> _Landmark coordinate records_:
──────────
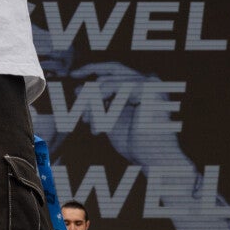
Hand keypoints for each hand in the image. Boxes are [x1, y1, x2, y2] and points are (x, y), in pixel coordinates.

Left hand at [68, 61, 192, 181]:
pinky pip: (114, 88)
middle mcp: (150, 81)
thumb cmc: (135, 145)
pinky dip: (101, 104)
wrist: (155, 161)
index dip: (94, 69)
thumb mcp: (111, 119)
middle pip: (113, 68)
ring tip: (90, 122)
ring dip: (93, 102)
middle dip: (90, 71)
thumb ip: (98, 103)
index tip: (75, 76)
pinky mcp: (148, 89)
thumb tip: (78, 89)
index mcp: (143, 86)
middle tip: (74, 79)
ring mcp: (150, 83)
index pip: (116, 70)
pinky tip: (98, 123)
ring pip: (109, 81)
──────────
Return only the number of lines in the data above that include the word "middle".

> _PROBLEM SOLUTION_: 4